Joules: I don’t know if we’re still going to record it there, but we’ll definitely use the same process. I am sorry, I am getting another call now and I think I need to get to the photo shoot, I’m sorry.
DK: Not a problem at all, we totally appreciate your time and are looking forward to your show here at the Metro on April 13th. Have fun at the shoot and a great show tonight!
Joules: See ya!
Emily Haines (Vocals, Synth),
James Shaw (Guitarist),
Joshua Winstead (Bassist),
Joules Scott-Key (drums)
METRIC is Emily Haines, Jimmy Shaw, Joshua Winstead and Joules Scott-Key. An independent rock and roll band empowered by their innovative approach to the music business, METRIC self-released their last album FANTASIES on five continents without the benefit of a label and earned themselves multiple radio hits around the world with songs such as “Gimme Sympathy,” “Gold Guns Girls,” and “Help I’m Alive.” They went on to sell over a million singles and 500,000 albums worldwide.

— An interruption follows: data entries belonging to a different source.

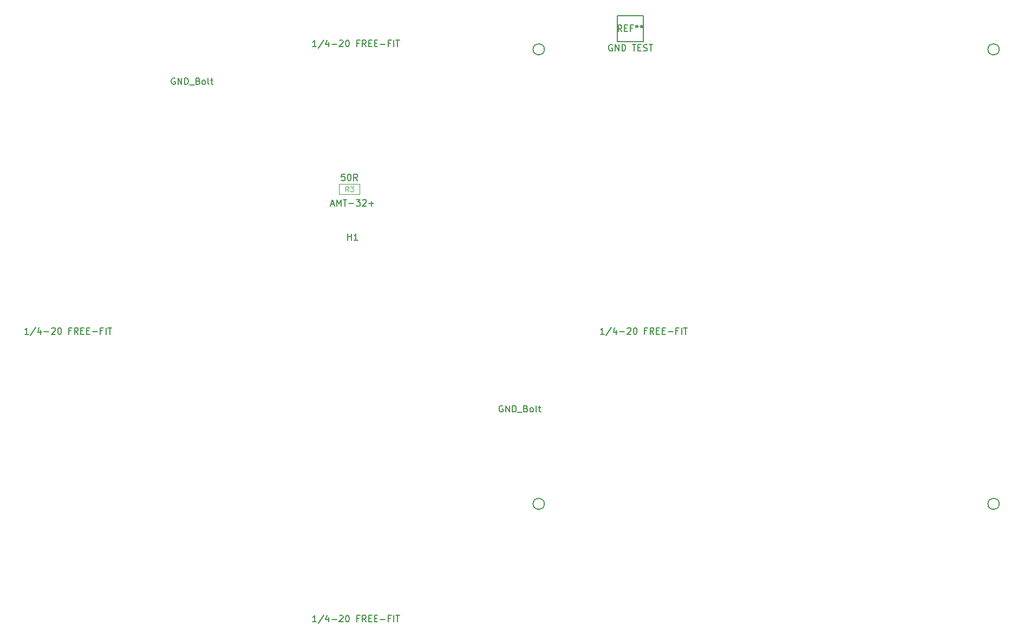
<source format=gbr>
G04 #@! TF.GenerationSoftware,KiCad,Pcbnew,6.0.4-6f826c9f35~116~ubuntu20.04.1*
G04 #@! TF.CreationDate,2022-04-28T21:29:12-04:00*
G04 #@! TF.ProjectId,LWA Active Test 2022,4c574120-4163-4746-9976-652054657374,1.1*
G04 #@! TF.SameCoordinates,Original*
G04 #@! TF.FileFunction,AssemblyDrawing,Top*
%FSLAX46Y46*%
G04 Gerber Fmt 4.6, Leading zero omitted, Abs format (unit mm)*
G04 Created by KiCad (PCBNEW 6.0.4-6f826c9f35~116~ubuntu20.04.1) date 2022-04-28 21:29:12*
%MOMM*%
%LPD*%
G01*
G04 APERTURE LIST*
%ADD10C,0.150000*%
%ADD11C,0.120000*%
%ADD12C,0.100000*%
G04 APERTURE END LIST*
D10*
X182753000Y-135636000D02*
G75*
G03*
X182753000Y-135636000I-889000J0D01*
G01*
X111633000Y-64516000D02*
G75*
G03*
X111633000Y-64516000I-889000J0D01*
G01*
X111633000Y-135636000D02*
G75*
G03*
X111633000Y-135636000I-889000J0D01*
G01*
X182753000Y-64516000D02*
G75*
G03*
X182753000Y-64516000I-889000J0D01*
G01*
G04 #@! TO.C,FP1*
X30976921Y-109088180D02*
X30405492Y-109088180D01*
X30691207Y-109088180D02*
X30691207Y-108088180D01*
X30595968Y-108231038D01*
X30500730Y-108326276D01*
X30405492Y-108373895D01*
X32119778Y-108040561D02*
X31262635Y-109326276D01*
X32881683Y-108421514D02*
X32881683Y-109088180D01*
X32643588Y-108040561D02*
X32405492Y-108754847D01*
X33024540Y-108754847D01*
X33405492Y-108707228D02*
X34167397Y-108707228D01*
X34595968Y-108183419D02*
X34643588Y-108135800D01*
X34738826Y-108088180D01*
X34976921Y-108088180D01*
X35072159Y-108135800D01*
X35119778Y-108183419D01*
X35167397Y-108278657D01*
X35167397Y-108373895D01*
X35119778Y-108516752D01*
X34548349Y-109088180D01*
X35167397Y-109088180D01*
X35786445Y-108088180D02*
X35881683Y-108088180D01*
X35976921Y-108135800D01*
X36024540Y-108183419D01*
X36072159Y-108278657D01*
X36119778Y-108469133D01*
X36119778Y-108707228D01*
X36072159Y-108897704D01*
X36024540Y-108992942D01*
X35976921Y-109040561D01*
X35881683Y-109088180D01*
X35786445Y-109088180D01*
X35691207Y-109040561D01*
X35643588Y-108992942D01*
X35595968Y-108897704D01*
X35548349Y-108707228D01*
X35548349Y-108469133D01*
X35595968Y-108278657D01*
X35643588Y-108183419D01*
X35691207Y-108135800D01*
X35786445Y-108088180D01*
X37643588Y-108564371D02*
X37310254Y-108564371D01*
X37310254Y-109088180D02*
X37310254Y-108088180D01*
X37786445Y-108088180D01*
X38738826Y-109088180D02*
X38405492Y-108611990D01*
X38167397Y-109088180D02*
X38167397Y-108088180D01*
X38548349Y-108088180D01*
X38643588Y-108135800D01*
X38691207Y-108183419D01*
X38738826Y-108278657D01*
X38738826Y-108421514D01*
X38691207Y-108516752D01*
X38643588Y-108564371D01*
X38548349Y-108611990D01*
X38167397Y-108611990D01*
X39167397Y-108564371D02*
X39500730Y-108564371D01*
X39643588Y-109088180D02*
X39167397Y-109088180D01*
X39167397Y-108088180D01*
X39643588Y-108088180D01*
X40072159Y-108564371D02*
X40405492Y-108564371D01*
X40548349Y-109088180D02*
X40072159Y-109088180D01*
X40072159Y-108088180D01*
X40548349Y-108088180D01*
X40976921Y-108707228D02*
X41738826Y-108707228D01*
X42548349Y-108564371D02*
X42215016Y-108564371D01*
X42215016Y-109088180D02*
X42215016Y-108088180D01*
X42691207Y-108088180D01*
X43072159Y-109088180D02*
X43072159Y-108088180D01*
X43405492Y-108088180D02*
X43976921Y-108088180D01*
X43691207Y-109088180D02*
X43691207Y-108088180D01*
G04 #@! TO.C,FP2*
X120976945Y-109088180D02*
X120405516Y-109088180D01*
X120691231Y-109088180D02*
X120691231Y-108088180D01*
X120595992Y-108231038D01*
X120500754Y-108326276D01*
X120405516Y-108373895D01*
X122119802Y-108040561D02*
X121262659Y-109326276D01*
X122881707Y-108421514D02*
X122881707Y-109088180D01*
X122643612Y-108040561D02*
X122405516Y-108754847D01*
X123024564Y-108754847D01*
X123405516Y-108707228D02*
X124167421Y-108707228D01*
X124595992Y-108183419D02*
X124643612Y-108135800D01*
X124738850Y-108088180D01*
X124976945Y-108088180D01*
X125072183Y-108135800D01*
X125119802Y-108183419D01*
X125167421Y-108278657D01*
X125167421Y-108373895D01*
X125119802Y-108516752D01*
X124548373Y-109088180D01*
X125167421Y-109088180D01*
X125786469Y-108088180D02*
X125881707Y-108088180D01*
X125976945Y-108135800D01*
X126024564Y-108183419D01*
X126072183Y-108278657D01*
X126119802Y-108469133D01*
X126119802Y-108707228D01*
X126072183Y-108897704D01*
X126024564Y-108992942D01*
X125976945Y-109040561D01*
X125881707Y-109088180D01*
X125786469Y-109088180D01*
X125691231Y-109040561D01*
X125643612Y-108992942D01*
X125595992Y-108897704D01*
X125548373Y-108707228D01*
X125548373Y-108469133D01*
X125595992Y-108278657D01*
X125643612Y-108183419D01*
X125691231Y-108135800D01*
X125786469Y-108088180D01*
X127643612Y-108564371D02*
X127310278Y-108564371D01*
X127310278Y-109088180D02*
X127310278Y-108088180D01*
X127786469Y-108088180D01*
X128738850Y-109088180D02*
X128405516Y-108611990D01*
X128167421Y-109088180D02*
X128167421Y-108088180D01*
X128548373Y-108088180D01*
X128643612Y-108135800D01*
X128691231Y-108183419D01*
X128738850Y-108278657D01*
X128738850Y-108421514D01*
X128691231Y-108516752D01*
X128643612Y-108564371D01*
X128548373Y-108611990D01*
X128167421Y-108611990D01*
X129167421Y-108564371D02*
X129500754Y-108564371D01*
X129643612Y-109088180D02*
X129167421Y-109088180D01*
X129167421Y-108088180D01*
X129643612Y-108088180D01*
X130072183Y-108564371D02*
X130405516Y-108564371D01*
X130548373Y-109088180D02*
X130072183Y-109088180D01*
X130072183Y-108088180D01*
X130548373Y-108088180D01*
X130976945Y-108707228D02*
X131738850Y-108707228D01*
X132548373Y-108564371D02*
X132215040Y-108564371D01*
X132215040Y-109088180D02*
X132215040Y-108088180D01*
X132691231Y-108088180D01*
X133072183Y-109088180D02*
X133072183Y-108088180D01*
X133405516Y-108088180D02*
X133976945Y-108088180D01*
X133691231Y-109088180D02*
X133691231Y-108088180D01*
G04 #@! TO.C,FP3*
X75976933Y-64088168D02*
X75405504Y-64088168D01*
X75691219Y-64088168D02*
X75691219Y-63088168D01*
X75595980Y-63231026D01*
X75500742Y-63326264D01*
X75405504Y-63373883D01*
X77119790Y-63040549D02*
X76262647Y-64326264D01*
X77881695Y-63421502D02*
X77881695Y-64088168D01*
X77643600Y-63040549D02*
X77405504Y-63754835D01*
X78024552Y-63754835D01*
X78405504Y-63707216D02*
X79167409Y-63707216D01*
X79595980Y-63183407D02*
X79643600Y-63135788D01*
X79738838Y-63088168D01*
X79976933Y-63088168D01*
X80072171Y-63135788D01*
X80119790Y-63183407D01*
X80167409Y-63278645D01*
X80167409Y-63373883D01*
X80119790Y-63516740D01*
X79548361Y-64088168D01*
X80167409Y-64088168D01*
X80786457Y-63088168D02*
X80881695Y-63088168D01*
X80976933Y-63135788D01*
X81024552Y-63183407D01*
X81072171Y-63278645D01*
X81119790Y-63469121D01*
X81119790Y-63707216D01*
X81072171Y-63897692D01*
X81024552Y-63992930D01*
X80976933Y-64040549D01*
X80881695Y-64088168D01*
X80786457Y-64088168D01*
X80691219Y-64040549D01*
X80643600Y-63992930D01*
X80595980Y-63897692D01*
X80548361Y-63707216D01*
X80548361Y-63469121D01*
X80595980Y-63278645D01*
X80643600Y-63183407D01*
X80691219Y-63135788D01*
X80786457Y-63088168D01*
X82643600Y-63564359D02*
X82310266Y-63564359D01*
X82310266Y-64088168D02*
X82310266Y-63088168D01*
X82786457Y-63088168D01*
X83738838Y-64088168D02*
X83405504Y-63611978D01*
X83167409Y-64088168D02*
X83167409Y-63088168D01*
X83548361Y-63088168D01*
X83643600Y-63135788D01*
X83691219Y-63183407D01*
X83738838Y-63278645D01*
X83738838Y-63421502D01*
X83691219Y-63516740D01*
X83643600Y-63564359D01*
X83548361Y-63611978D01*
X83167409Y-63611978D01*
X84167409Y-63564359D02*
X84500742Y-63564359D01*
X84643600Y-64088168D02*
X84167409Y-64088168D01*
X84167409Y-63088168D01*
X84643600Y-63088168D01*
X85072171Y-63564359D02*
X85405504Y-63564359D01*
X85548361Y-64088168D02*
X85072171Y-64088168D01*
X85072171Y-63088168D01*
X85548361Y-63088168D01*
X85976933Y-63707216D02*
X86738838Y-63707216D01*
X87548361Y-63564359D02*
X87215028Y-63564359D01*
X87215028Y-64088168D02*
X87215028Y-63088168D01*
X87691219Y-63088168D01*
X88072171Y-64088168D02*
X88072171Y-63088168D01*
X88405504Y-63088168D02*
X88976933Y-63088168D01*
X88691219Y-64088168D02*
X88691219Y-63088168D01*
G04 #@! TO.C,FP4*
X75976933Y-154088192D02*
X75405504Y-154088192D01*
X75691219Y-154088192D02*
X75691219Y-153088192D01*
X75595980Y-153231050D01*
X75500742Y-153326288D01*
X75405504Y-153373907D01*
X77119790Y-153040573D02*
X76262647Y-154326288D01*
X77881695Y-153421526D02*
X77881695Y-154088192D01*
X77643600Y-153040573D02*
X77405504Y-153754859D01*
X78024552Y-153754859D01*
X78405504Y-153707240D02*
X79167409Y-153707240D01*
X79595980Y-153183431D02*
X79643600Y-153135812D01*
X79738838Y-153088192D01*
X79976933Y-153088192D01*
X80072171Y-153135812D01*
X80119790Y-153183431D01*
X80167409Y-153278669D01*
X80167409Y-153373907D01*
X80119790Y-153516764D01*
X79548361Y-154088192D01*
X80167409Y-154088192D01*
X80786457Y-153088192D02*
X80881695Y-153088192D01*
X80976933Y-153135812D01*
X81024552Y-153183431D01*
X81072171Y-153278669D01*
X81119790Y-153469145D01*
X81119790Y-153707240D01*
X81072171Y-153897716D01*
X81024552Y-153992954D01*
X80976933Y-154040573D01*
X80881695Y-154088192D01*
X80786457Y-154088192D01*
X80691219Y-154040573D01*
X80643600Y-153992954D01*
X80595980Y-153897716D01*
X80548361Y-153707240D01*
X80548361Y-153469145D01*
X80595980Y-153278669D01*
X80643600Y-153183431D01*
X80691219Y-153135812D01*
X80786457Y-153088192D01*
X82643600Y-153564383D02*
X82310266Y-153564383D01*
X82310266Y-154088192D02*
X82310266Y-153088192D01*
X82786457Y-153088192D01*
X83738838Y-154088192D02*
X83405504Y-153612002D01*
X83167409Y-154088192D02*
X83167409Y-153088192D01*
X83548361Y-153088192D01*
X83643600Y-153135812D01*
X83691219Y-153183431D01*
X83738838Y-153278669D01*
X83738838Y-153421526D01*
X83691219Y-153516764D01*
X83643600Y-153564383D01*
X83548361Y-153612002D01*
X83167409Y-153612002D01*
X84167409Y-153564383D02*
X84500742Y-153564383D01*
X84643600Y-154088192D02*
X84167409Y-154088192D01*
X84167409Y-153088192D01*
X84643600Y-153088192D01*
X85072171Y-153564383D02*
X85405504Y-153564383D01*
X85548361Y-154088192D02*
X85072171Y-154088192D01*
X85072171Y-153088192D01*
X85548361Y-153088192D01*
X85976933Y-153707240D02*
X86738838Y-153707240D01*
X87548361Y-153564383D02*
X87215028Y-153564383D01*
X87215028Y-154088192D02*
X87215028Y-153088192D01*
X87691219Y-153088192D01*
X88072171Y-154088192D02*
X88072171Y-153088192D01*
X88405504Y-153088192D02*
X88976933Y-153088192D01*
X88691219Y-154088192D02*
X88691219Y-153088192D01*
G04 #@! TO.C,H1*
X78254647Y-88736466D02*
X78730838Y-88736466D01*
X78159409Y-89022180D02*
X78492742Y-88022180D01*
X78826076Y-89022180D01*
X79159409Y-89022180D02*
X79159409Y-88022180D01*
X79492742Y-88736466D01*
X79826076Y-88022180D01*
X79826076Y-89022180D01*
X80159409Y-88022180D02*
X80730838Y-88022180D01*
X80445123Y-89022180D02*
X80445123Y-88022180D01*
X81064171Y-88641228D02*
X81826076Y-88641228D01*
X82207028Y-88022180D02*
X82826076Y-88022180D01*
X82492742Y-88403133D01*
X82635600Y-88403133D01*
X82730838Y-88450752D01*
X82778457Y-88498371D01*
X82826076Y-88593609D01*
X82826076Y-88831704D01*
X82778457Y-88926942D01*
X82730838Y-88974561D01*
X82635600Y-89022180D01*
X82349885Y-89022180D01*
X82254647Y-88974561D01*
X82207028Y-88926942D01*
X83207028Y-88117419D02*
X83254647Y-88069800D01*
X83349885Y-88022180D01*
X83587980Y-88022180D01*
X83683219Y-88069800D01*
X83730838Y-88117419D01*
X83778457Y-88212657D01*
X83778457Y-88307895D01*
X83730838Y-88450752D01*
X83159409Y-89022180D01*
X83778457Y-89022180D01*
X84207028Y-88641228D02*
X84968933Y-88641228D01*
X84587980Y-89022180D02*
X84587980Y-88260276D01*
X80873695Y-94356180D02*
X80873695Y-93356180D01*
X80873695Y-93832371D02*
X81445123Y-93832371D01*
X81445123Y-94356180D02*
X81445123Y-93356180D01*
X82445123Y-94356180D02*
X81873695Y-94356180D01*
X82159409Y-94356180D02*
X82159409Y-93356180D01*
X82064171Y-93499038D01*
X81968933Y-93594276D01*
X81873695Y-93641895D01*
G04 #@! TO.C,TP2*
X122236266Y-63812800D02*
X122141028Y-63765180D01*
X121998171Y-63765180D01*
X121855314Y-63812800D01*
X121760076Y-63908038D01*
X121712457Y-64003276D01*
X121664838Y-64193752D01*
X121664838Y-64336609D01*
X121712457Y-64527085D01*
X121760076Y-64622323D01*
X121855314Y-64717561D01*
X121998171Y-64765180D01*
X122093409Y-64765180D01*
X122236266Y-64717561D01*
X122283885Y-64669942D01*
X122283885Y-64336609D01*
X122093409Y-64336609D01*
X122712457Y-64765180D02*
X122712457Y-63765180D01*
X123283885Y-64765180D01*
X123283885Y-63765180D01*
X123760076Y-64765180D02*
X123760076Y-63765180D01*
X123998171Y-63765180D01*
X124141028Y-63812800D01*
X124236266Y-63908038D01*
X124283885Y-64003276D01*
X124331504Y-64193752D01*
X124331504Y-64336609D01*
X124283885Y-64527085D01*
X124236266Y-64622323D01*
X124141028Y-64717561D01*
X123998171Y-64765180D01*
X123760076Y-64765180D01*
X125379123Y-63765180D02*
X125950552Y-63765180D01*
X125664838Y-64765180D02*
X125664838Y-63765180D01*
X126283885Y-64241371D02*
X126617219Y-64241371D01*
X126760076Y-64765180D02*
X126283885Y-64765180D01*
X126283885Y-63765180D01*
X126760076Y-63765180D01*
X127141028Y-64717561D02*
X127283885Y-64765180D01*
X127521980Y-64765180D01*
X127617219Y-64717561D01*
X127664838Y-64669942D01*
X127712457Y-64574704D01*
X127712457Y-64479466D01*
X127664838Y-64384228D01*
X127617219Y-64336609D01*
X127521980Y-64288990D01*
X127331504Y-64241371D01*
X127236266Y-64193752D01*
X127188647Y-64146133D01*
X127141028Y-64050895D01*
X127141028Y-63955657D01*
X127188647Y-63860419D01*
X127236266Y-63812800D01*
X127331504Y-63765180D01*
X127569600Y-63765180D01*
X127712457Y-63812800D01*
X127998171Y-63765180D02*
X128569600Y-63765180D01*
X128283885Y-64765180D02*
X128283885Y-63765180D01*
X123736266Y-61717180D02*
X123402933Y-61240990D01*
X123164838Y-61717180D02*
X123164838Y-60717180D01*
X123545790Y-60717180D01*
X123641028Y-60764800D01*
X123688647Y-60812419D01*
X123736266Y-60907657D01*
X123736266Y-61050514D01*
X123688647Y-61145752D01*
X123641028Y-61193371D01*
X123545790Y-61240990D01*
X123164838Y-61240990D01*
X124164838Y-61193371D02*
X124498171Y-61193371D01*
X124641028Y-61717180D02*
X124164838Y-61717180D01*
X124164838Y-60717180D01*
X124641028Y-60717180D01*
X125402933Y-61193371D02*
X125069600Y-61193371D01*
X125069600Y-61717180D02*
X125069600Y-60717180D01*
X125545790Y-60717180D01*
X126069600Y-60717180D02*
X126069600Y-60955276D01*
X125831504Y-60860038D02*
X126069600Y-60955276D01*
X126307695Y-60860038D01*
X125926742Y-61145752D02*
X126069600Y-60955276D01*
X126212457Y-61145752D01*
X126831504Y-60717180D02*
X126831504Y-60955276D01*
X126593409Y-60860038D02*
X126831504Y-60955276D01*
X127069600Y-60860038D01*
X126688647Y-61145752D02*
X126831504Y-60955276D01*
X126974361Y-61145752D01*
G04 #@! TO.C,MH1*
X105126370Y-120299428D02*
X105031132Y-120251808D01*
X104888275Y-120251808D01*
X104745418Y-120299428D01*
X104650180Y-120394666D01*
X104602561Y-120489904D01*
X104554942Y-120680380D01*
X104554942Y-120823237D01*
X104602561Y-121013713D01*
X104650180Y-121108951D01*
X104745418Y-121204189D01*
X104888275Y-121251808D01*
X104983513Y-121251808D01*
X105126370Y-121204189D01*
X105173989Y-121156570D01*
X105173989Y-120823237D01*
X104983513Y-120823237D01*
X105602561Y-121251808D02*
X105602561Y-120251808D01*
X106173989Y-121251808D01*
X106173989Y-120251808D01*
X106650180Y-121251808D02*
X106650180Y-120251808D01*
X106888275Y-120251808D01*
X107031132Y-120299428D01*
X107126370Y-120394666D01*
X107173989Y-120489904D01*
X107221608Y-120680380D01*
X107221608Y-120823237D01*
X107173989Y-121013713D01*
X107126370Y-121108951D01*
X107031132Y-121204189D01*
X106888275Y-121251808D01*
X106650180Y-121251808D01*
X107412085Y-121347047D02*
X108173989Y-121347047D01*
X108745418Y-120727999D02*
X108888275Y-120775618D01*
X108935894Y-120823237D01*
X108983513Y-120918475D01*
X108983513Y-121061332D01*
X108935894Y-121156570D01*
X108888275Y-121204189D01*
X108793037Y-121251808D01*
X108412085Y-121251808D01*
X108412085Y-120251808D01*
X108745418Y-120251808D01*
X108840656Y-120299428D01*
X108888275Y-120347047D01*
X108935894Y-120442285D01*
X108935894Y-120537523D01*
X108888275Y-120632761D01*
X108840656Y-120680380D01*
X108745418Y-120727999D01*
X108412085Y-120727999D01*
X109554942Y-121251808D02*
X109459704Y-121204189D01*
X109412085Y-121156570D01*
X109364466Y-121061332D01*
X109364466Y-120775618D01*
X109412085Y-120680380D01*
X109459704Y-120632761D01*
X109554942Y-120585142D01*
X109697799Y-120585142D01*
X109793037Y-120632761D01*
X109840656Y-120680380D01*
X109888275Y-120775618D01*
X109888275Y-121061332D01*
X109840656Y-121156570D01*
X109793037Y-121204189D01*
X109697799Y-121251808D01*
X109554942Y-121251808D01*
X110459704Y-121251808D02*
X110364466Y-121204189D01*
X110316847Y-121108951D01*
X110316847Y-120251808D01*
X110697799Y-120585142D02*
X111078751Y-120585142D01*
X110840656Y-120251808D02*
X110840656Y-121108951D01*
X110888275Y-121204189D01*
X110983513Y-121251808D01*
X111078751Y-121251808D01*
G04 #@! TO.C,MH2*
X53875114Y-69048172D02*
X53779876Y-69000552D01*
X53637019Y-69000552D01*
X53494162Y-69048172D01*
X53398924Y-69143410D01*
X53351305Y-69238648D01*
X53303686Y-69429124D01*
X53303686Y-69571981D01*
X53351305Y-69762457D01*
X53398924Y-69857695D01*
X53494162Y-69952933D01*
X53637019Y-70000552D01*
X53732257Y-70000552D01*
X53875114Y-69952933D01*
X53922733Y-69905314D01*
X53922733Y-69571981D01*
X53732257Y-69571981D01*
X54351305Y-70000552D02*
X54351305Y-69000552D01*
X54922733Y-70000552D01*
X54922733Y-69000552D01*
X55398924Y-70000552D02*
X55398924Y-69000552D01*
X55637019Y-69000552D01*
X55779876Y-69048172D01*
X55875114Y-69143410D01*
X55922733Y-69238648D01*
X55970352Y-69429124D01*
X55970352Y-69571981D01*
X55922733Y-69762457D01*
X55875114Y-69857695D01*
X55779876Y-69952933D01*
X55637019Y-70000552D01*
X55398924Y-70000552D01*
X56160829Y-70095791D02*
X56922733Y-70095791D01*
X57494162Y-69476743D02*
X57637019Y-69524362D01*
X57684638Y-69571981D01*
X57732257Y-69667219D01*
X57732257Y-69810076D01*
X57684638Y-69905314D01*
X57637019Y-69952933D01*
X57541781Y-70000552D01*
X57160829Y-70000552D01*
X57160829Y-69000552D01*
X57494162Y-69000552D01*
X57589400Y-69048172D01*
X57637019Y-69095791D01*
X57684638Y-69191029D01*
X57684638Y-69286267D01*
X57637019Y-69381505D01*
X57589400Y-69429124D01*
X57494162Y-69476743D01*
X57160829Y-69476743D01*
X58303686Y-70000552D02*
X58208448Y-69952933D01*
X58160829Y-69905314D01*
X58113210Y-69810076D01*
X58113210Y-69524362D01*
X58160829Y-69429124D01*
X58208448Y-69381505D01*
X58303686Y-69333886D01*
X58446543Y-69333886D01*
X58541781Y-69381505D01*
X58589400Y-69429124D01*
X58637019Y-69524362D01*
X58637019Y-69810076D01*
X58589400Y-69905314D01*
X58541781Y-69952933D01*
X58446543Y-70000552D01*
X58303686Y-70000552D01*
X59208448Y-70000552D02*
X59113210Y-69952933D01*
X59065591Y-69857695D01*
X59065591Y-69000552D01*
X59446543Y-69333886D02*
X59827495Y-69333886D01*
X59589400Y-69000552D02*
X59589400Y-69857695D01*
X59637019Y-69952933D01*
X59732257Y-70000552D01*
X59827495Y-70000552D01*
G04 #@! TO.C,R3*
X80415504Y-84043180D02*
X79939314Y-84043180D01*
X79891695Y-84519371D01*
X79939314Y-84471752D01*
X80034552Y-84424133D01*
X80272647Y-84424133D01*
X80367885Y-84471752D01*
X80415504Y-84519371D01*
X80463123Y-84614609D01*
X80463123Y-84852704D01*
X80415504Y-84947942D01*
X80367885Y-84995561D01*
X80272647Y-85043180D01*
X80034552Y-85043180D01*
X79939314Y-84995561D01*
X79891695Y-84947942D01*
X81082171Y-84043180D02*
X81177409Y-84043180D01*
X81272647Y-84090800D01*
X81320266Y-84138419D01*
X81367885Y-84233657D01*
X81415504Y-84424133D01*
X81415504Y-84662228D01*
X81367885Y-84852704D01*
X81320266Y-84947942D01*
X81272647Y-84995561D01*
X81177409Y-85043180D01*
X81082171Y-85043180D01*
X80986933Y-84995561D01*
X80939314Y-84947942D01*
X80891695Y-84852704D01*
X80844076Y-84662228D01*
X80844076Y-84424133D01*
X80891695Y-84233657D01*
X80939314Y-84138419D01*
X80986933Y-84090800D01*
X81082171Y-84043180D01*
X82415504Y-85043180D02*
X82082171Y-84566990D01*
X81844076Y-85043180D02*
X81844076Y-84043180D01*
X82225028Y-84043180D01*
X82320266Y-84090800D01*
X82367885Y-84138419D01*
X82415504Y-84233657D01*
X82415504Y-84376514D01*
X82367885Y-84471752D01*
X82320266Y-84519371D01*
X82225028Y-84566990D01*
X81844076Y-84566990D01*
D11*
X81020266Y-86772704D02*
X80753600Y-86391752D01*
X80563123Y-86772704D02*
X80563123Y-85972704D01*
X80867885Y-85972704D01*
X80944076Y-86010800D01*
X80982171Y-86048895D01*
X81020266Y-86125085D01*
X81020266Y-86239371D01*
X80982171Y-86315561D01*
X80944076Y-86353657D01*
X80867885Y-86391752D01*
X80563123Y-86391752D01*
X81286933Y-85972704D02*
X81782171Y-85972704D01*
X81515504Y-86277466D01*
X81629790Y-86277466D01*
X81705980Y-86315561D01*
X81744076Y-86353657D01*
X81782171Y-86429847D01*
X81782171Y-86620323D01*
X81744076Y-86696514D01*
X81705980Y-86734609D01*
X81629790Y-86772704D01*
X81401219Y-86772704D01*
X81325028Y-86734609D01*
X81286933Y-86696514D01*
D10*
G04 #@! TO.C,TP2*
X127101600Y-59232800D02*
X127101600Y-63296800D01*
X123037600Y-63296800D02*
X123037600Y-59232800D01*
X127101600Y-63296800D02*
X123037600Y-63296800D01*
X123037600Y-59232800D02*
X127101600Y-59232800D01*
D12*
G04 #@! TO.C,R3*
X79553600Y-85610800D02*
X82753600Y-85610800D01*
X82753600Y-85610800D02*
X82753600Y-87210800D01*
X82753600Y-87210800D02*
X79553600Y-87210800D01*
X79553600Y-87210800D02*
X79553600Y-85610800D01*
G04 #@! TD*
M02*

</source>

FANTASIES earned METRIC “Album of the Year” and “Band of the Year” at the Canadian Juno Awards, and the band finished 2010 with their music featured in two major Hollywood films including Scott Pilgrim vs The World and the Twilight Saga: Eclipse. The Twilight soundtrack was nominated for a Grammy Award and landed METRIC on the Academy Award nomination short list in 2011 for the theme song they co-wrote with composer Howard Shore. They have since partnered up with Howard Shore on another project: The score to David Cronenberg’s latest film Cosmopolis, composed by Shore and performed by METRIC, due out this year.
Their fifth full-length studio album SYNTHETICA is currently available. Sonically futuristic yet organic, this album sounds like the culmination of all the music the band has made in their 10 years together. First single “Youth Without Youth” examines the fraying social state with a bristling energy and a driving beat. “Breathing Underwater” and “Speed the Collapse” both deliver on the classic METRIC chorus of soaring melancholy, while the lyrics for “Lost Kitten” and “Clone” call out some bad behavior and the consequences. Hard rocking title track “Synthetica” offers an epic conclusion to suspenseful album opener “Artificial Noctune.”
METRIC will be on tour throughout 2012 and have already announced select tour dates in North America, UK, Europe and Australia.